Most angel investors are seasoned entrepreneurs. They have played on the toughest fields and won. They thrive on the stress, initiative, and thrill of building a new enterprise. Nevertheless, while they are accustomed to looking at the big picture and seeing the potential of a great idea, they still need to see that your venture is backed up by a stellar team.
Having an A-Team
At the early stages of a startup’s development, evaluating a product or technology is not an objective science, rather a subjective or intuitive choice. Early stage investment places its bets on the team to a greater extent than the business model or the product. At this stage, a brilliant team is more important than a brilliant idea.
A high-performance team begins with the founders. Seasoned investors understand that only 10% of all startups scale and succeed so they look for people who know why they are in business and what problem is solved by their product or service. It is important to clearly articulate your goals. Show that you eat, breathe, and live your vision. Demonstrate your drive and resilience to succeed even in spite of setbacks.
Investors rely on the founders to have a realistic and clear understanding of how to lead and manage a team while shouldering the responsibility of the business. High-performance teams know how to disagree, discuss, listen, and resolve. Multiple viewpoints mean that fewer opportunities and obstacles will be overlooked. Your team will define your success and it is your most valuable asset.
A Winning Strategy
Every great team needs a playbook. Without a basic strategy about how to pitch your idea, the uniqueness or significance of it will not matter because it will fail before it is launched. No investor will put money into the game until it is clear that you and your team know the basic plays.
Tell Your Story
The first play is to tell your story in an interesting way. Engage your angel by weaving your story throughout your pitch deck. Highlight the problem that your business solves and how you and your team are qualified to bring it to market.
Outline a Business Plan
While you may not have all the answers to the big questions about your business, it is important to arm yourself with a plan that is thought out. At the least, you should come up with ideas for actions to take that will demonstrate your thought process, business acumen, and creativity. Angel investors will likely not be looking for the perfect or most developed idea. In fact, they may not be looking for it at all because it may indicate that you are too set in your ways and are inflexible. Angel investors frequently place a priority on looking for the right people who have an entrepreneurial spirit and sharpness of mind.
Set Firm and Realistic KPIs
Key Performance Indicators (KPIs) are a clear and effective way to see and understand what you have achieved relative to your business objectives. They are a good indicator of your ability to set goals and reach them. In addition, they show that you can be realistic and pragmatic about quickly recognizing any mistakes and fixing them. If you find that you have not reached a certain KPI that you have set and that you consequently decided to pivot or take the startup in a different direction, there is no reason to hide that from your angel investor.

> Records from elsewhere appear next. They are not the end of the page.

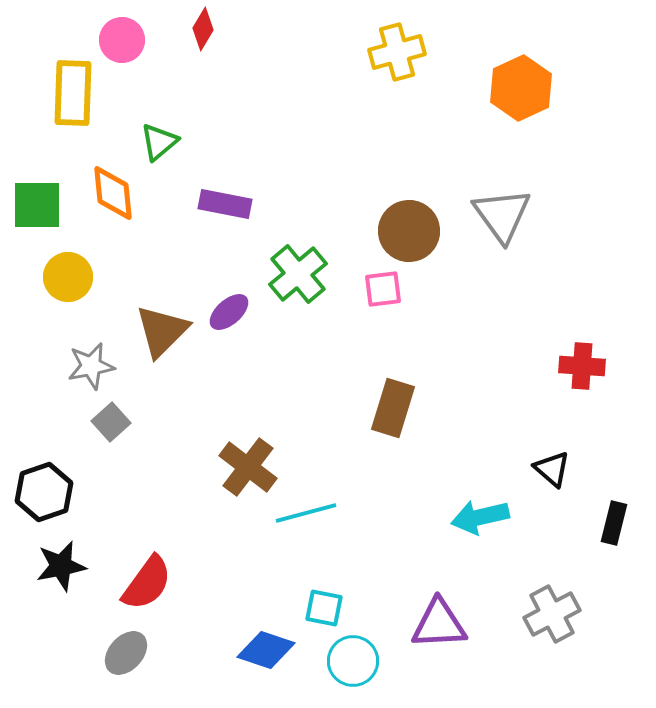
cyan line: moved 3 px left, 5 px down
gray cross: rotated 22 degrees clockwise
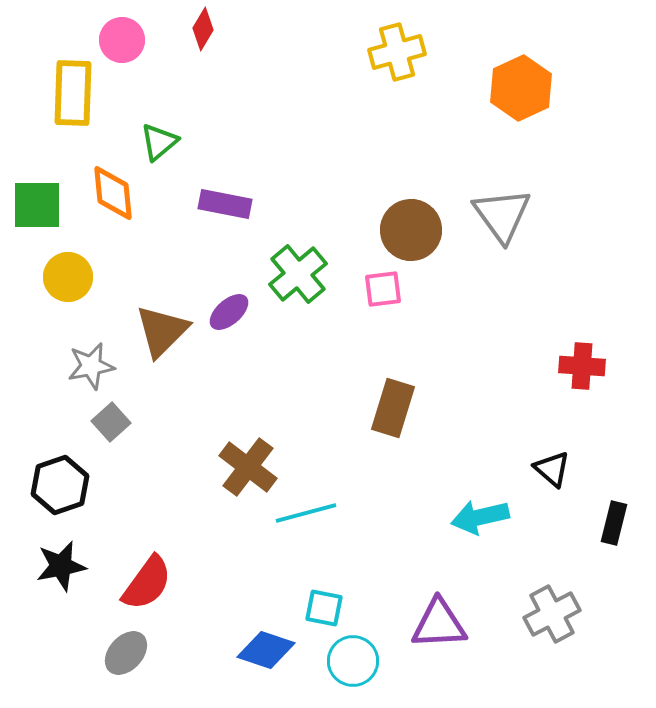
brown circle: moved 2 px right, 1 px up
black hexagon: moved 16 px right, 7 px up
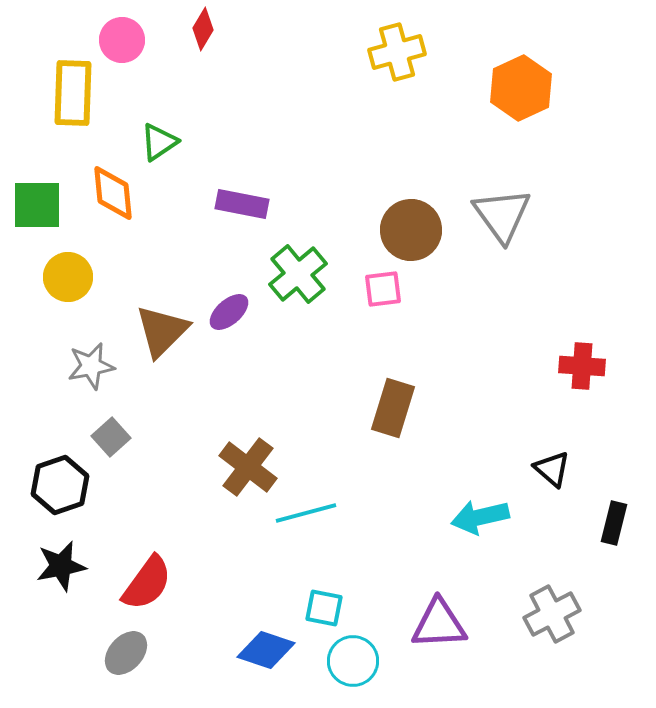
green triangle: rotated 6 degrees clockwise
purple rectangle: moved 17 px right
gray square: moved 15 px down
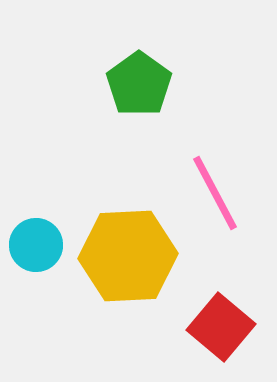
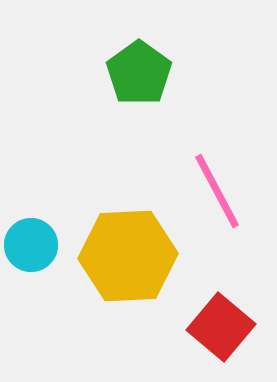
green pentagon: moved 11 px up
pink line: moved 2 px right, 2 px up
cyan circle: moved 5 px left
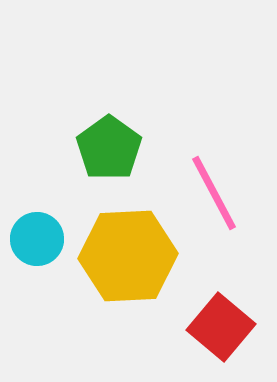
green pentagon: moved 30 px left, 75 px down
pink line: moved 3 px left, 2 px down
cyan circle: moved 6 px right, 6 px up
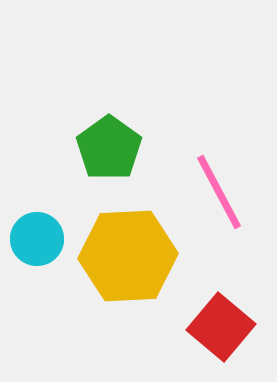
pink line: moved 5 px right, 1 px up
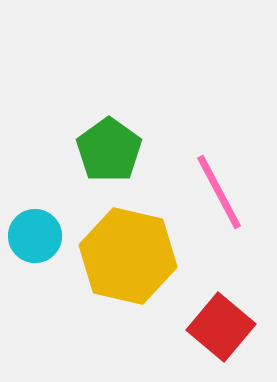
green pentagon: moved 2 px down
cyan circle: moved 2 px left, 3 px up
yellow hexagon: rotated 16 degrees clockwise
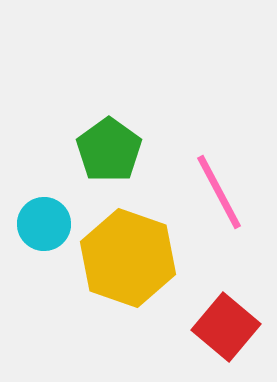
cyan circle: moved 9 px right, 12 px up
yellow hexagon: moved 2 px down; rotated 6 degrees clockwise
red square: moved 5 px right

On the contrary, it would be best to explain the reason behind the change that you made since that truly speaks to your agility and ability to think on your feet.
Are You Coachable?
The best teams with the best strategies still need input from their coach. Investors may bring capital along with them, but they often more importantly have experience, which can provide your endeavor with tremendous value. This experience enables them to offer you feedback, guidance, and questions that will help improve your business.
When you step up to the plate to pitch for funding, remember that not only does your angel investor need to choose you. You need to choose your angel investor. You need to make sure that your angel investor is someone with whom you can work, someone with whom you can brainstorm, and someone you can trust. Why? Because they will be involved in your idea from the critical moments of its construction all the way until it takes form, hopefully goes to market, and scales. You do not want to get stuck with a bad match. A good fit between you and your business angel can be the difference between the success and failure of your business. It is the quality of the partnership that is key.